§ WORK ORDER
Only the opening lines of the listing, through the one with "Gratis Versand für NeukundInnen", are to be retyped, each exactly as it stands.

§ ENTRIES SUPPLIED
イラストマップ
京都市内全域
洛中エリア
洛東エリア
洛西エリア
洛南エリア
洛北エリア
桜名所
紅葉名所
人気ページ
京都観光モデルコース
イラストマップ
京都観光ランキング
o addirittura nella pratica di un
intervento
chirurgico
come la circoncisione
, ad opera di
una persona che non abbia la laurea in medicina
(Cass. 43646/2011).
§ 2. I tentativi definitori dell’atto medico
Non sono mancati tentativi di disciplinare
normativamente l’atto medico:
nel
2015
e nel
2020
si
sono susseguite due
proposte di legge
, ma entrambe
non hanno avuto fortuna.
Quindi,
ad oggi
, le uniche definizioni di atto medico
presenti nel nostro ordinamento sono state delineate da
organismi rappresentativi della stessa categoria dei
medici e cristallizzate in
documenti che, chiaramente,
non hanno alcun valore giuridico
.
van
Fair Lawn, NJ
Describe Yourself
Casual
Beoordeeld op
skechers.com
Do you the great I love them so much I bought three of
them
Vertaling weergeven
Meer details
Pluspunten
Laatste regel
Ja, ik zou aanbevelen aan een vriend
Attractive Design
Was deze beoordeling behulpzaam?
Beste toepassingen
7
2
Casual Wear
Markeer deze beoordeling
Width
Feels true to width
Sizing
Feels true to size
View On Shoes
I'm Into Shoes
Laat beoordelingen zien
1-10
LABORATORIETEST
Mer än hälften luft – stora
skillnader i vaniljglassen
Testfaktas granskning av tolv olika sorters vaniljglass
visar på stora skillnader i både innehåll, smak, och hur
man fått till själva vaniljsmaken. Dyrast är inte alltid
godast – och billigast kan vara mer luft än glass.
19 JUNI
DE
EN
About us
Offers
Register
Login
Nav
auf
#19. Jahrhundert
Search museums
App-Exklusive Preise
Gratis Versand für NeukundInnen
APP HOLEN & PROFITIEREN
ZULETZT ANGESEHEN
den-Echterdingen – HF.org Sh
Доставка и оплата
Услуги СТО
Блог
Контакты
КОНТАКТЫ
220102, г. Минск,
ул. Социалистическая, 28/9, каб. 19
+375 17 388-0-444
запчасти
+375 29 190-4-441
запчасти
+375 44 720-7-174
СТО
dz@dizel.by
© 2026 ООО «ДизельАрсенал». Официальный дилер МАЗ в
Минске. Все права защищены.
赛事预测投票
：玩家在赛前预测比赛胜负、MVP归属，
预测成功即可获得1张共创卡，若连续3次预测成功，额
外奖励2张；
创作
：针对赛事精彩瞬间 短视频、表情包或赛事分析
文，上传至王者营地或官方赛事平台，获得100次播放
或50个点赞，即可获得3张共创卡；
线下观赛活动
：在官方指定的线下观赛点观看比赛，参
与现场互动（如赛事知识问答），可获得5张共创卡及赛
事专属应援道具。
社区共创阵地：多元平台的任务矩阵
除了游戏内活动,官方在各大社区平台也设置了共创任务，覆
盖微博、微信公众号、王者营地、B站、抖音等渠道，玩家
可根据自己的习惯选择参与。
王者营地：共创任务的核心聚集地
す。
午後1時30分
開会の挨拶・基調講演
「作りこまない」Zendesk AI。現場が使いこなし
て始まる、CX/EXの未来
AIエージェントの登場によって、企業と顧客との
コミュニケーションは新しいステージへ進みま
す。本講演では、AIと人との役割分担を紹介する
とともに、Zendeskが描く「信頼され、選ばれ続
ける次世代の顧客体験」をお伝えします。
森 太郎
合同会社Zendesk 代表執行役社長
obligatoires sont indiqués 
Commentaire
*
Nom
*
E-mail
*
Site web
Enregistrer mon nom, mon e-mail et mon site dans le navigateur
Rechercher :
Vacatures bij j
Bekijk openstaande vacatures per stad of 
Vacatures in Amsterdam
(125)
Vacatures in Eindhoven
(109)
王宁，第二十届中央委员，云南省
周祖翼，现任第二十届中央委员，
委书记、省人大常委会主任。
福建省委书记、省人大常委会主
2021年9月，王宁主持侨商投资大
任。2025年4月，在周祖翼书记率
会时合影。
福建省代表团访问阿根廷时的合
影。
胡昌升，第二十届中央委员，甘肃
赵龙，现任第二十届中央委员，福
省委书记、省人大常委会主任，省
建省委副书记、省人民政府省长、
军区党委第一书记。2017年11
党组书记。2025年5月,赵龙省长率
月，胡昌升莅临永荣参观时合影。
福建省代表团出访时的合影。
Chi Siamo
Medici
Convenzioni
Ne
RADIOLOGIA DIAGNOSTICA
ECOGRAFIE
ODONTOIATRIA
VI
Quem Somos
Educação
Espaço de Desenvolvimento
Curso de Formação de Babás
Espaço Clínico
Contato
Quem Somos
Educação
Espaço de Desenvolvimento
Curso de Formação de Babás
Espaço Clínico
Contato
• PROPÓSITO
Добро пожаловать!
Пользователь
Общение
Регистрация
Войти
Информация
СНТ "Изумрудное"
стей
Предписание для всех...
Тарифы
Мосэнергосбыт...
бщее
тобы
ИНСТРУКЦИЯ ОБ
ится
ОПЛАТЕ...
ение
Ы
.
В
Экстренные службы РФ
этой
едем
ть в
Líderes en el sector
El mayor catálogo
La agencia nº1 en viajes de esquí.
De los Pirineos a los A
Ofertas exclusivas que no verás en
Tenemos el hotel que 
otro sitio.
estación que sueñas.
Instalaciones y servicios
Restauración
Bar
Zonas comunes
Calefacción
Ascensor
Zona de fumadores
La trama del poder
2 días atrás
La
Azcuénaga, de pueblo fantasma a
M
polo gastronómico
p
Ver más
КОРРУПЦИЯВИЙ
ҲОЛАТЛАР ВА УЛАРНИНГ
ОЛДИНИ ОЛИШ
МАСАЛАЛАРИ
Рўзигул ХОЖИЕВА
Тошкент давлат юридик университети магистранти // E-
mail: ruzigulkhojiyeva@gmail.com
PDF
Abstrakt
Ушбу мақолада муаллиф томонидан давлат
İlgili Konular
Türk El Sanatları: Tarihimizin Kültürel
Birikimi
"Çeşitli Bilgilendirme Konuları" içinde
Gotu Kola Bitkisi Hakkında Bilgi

§ SOLUTION TO THIS TASK
イラストマップ
京都市内全域
洛中エリア
洛東エリア
洛西エリア
洛南エリア
洛北エリア
桜名所
紅葉名所
人気ページ
京都観光モデルコース
イラストマップ
京都観光ランキング
o addirittura nella pratica di un
intervento
chirurgico
come la circoncisione
, ad opera di
una persona che non abbia la laurea in medicina
(Cass. 43646/2011).
§ 2. I tentativi definitori dell’atto medico
Non sono mancati tentativi di disciplinare
normativamente l’atto medico:
nel
2015
e nel
2020
si
sono susseguite due
proposte di legge
, ma entrambe
non hanno avuto fortuna.
Quindi,
ad oggi
, le uniche definizioni di atto medico
presenti nel nostro ordinamento sono state delineate da
organismi rappresentativi della stessa categoria dei
medici e cristallizzate in
documenti che, chiaramente,
non hanno alcun valore giuridico
.
van
Fair Lawn, NJ
Describe Yourself
Casual
Beoordeeld op
skechers.com
Do you the great I love them so much I bought three of
them
Vertaling weergeven
Meer details
Pluspunten
Laatste regel
Ja, ik zou aanbevelen aan een vriend
Attractive Design
Was deze beoordeling behulpzaam?
Beste toepassingen
7
2
Casual Wear
Markeer deze beoordeling
Width
Feels true to width
Sizing
Feels true to size
View On Shoes
I'm Into Shoes
Laat beoordelingen zien
1-10
LABORATORIETEST
Mer än hälften luft – stora
skillnader i vaniljglassen
Testfaktas granskning av tolv olika sorters vaniljglass
visar på stora skillnader i både innehåll, smak, och hur
man fått till själva vaniljsmaken. Dyrast är inte alltid
godast – och billigast kan vara mer luft än glass.
19 JUNI
DE
EN
About us
Offers
Register
Login
Nav
auf
#19. Jahrhundert
Search museums
App-Exklusive Preise
Gratis Versand für NeukundInnen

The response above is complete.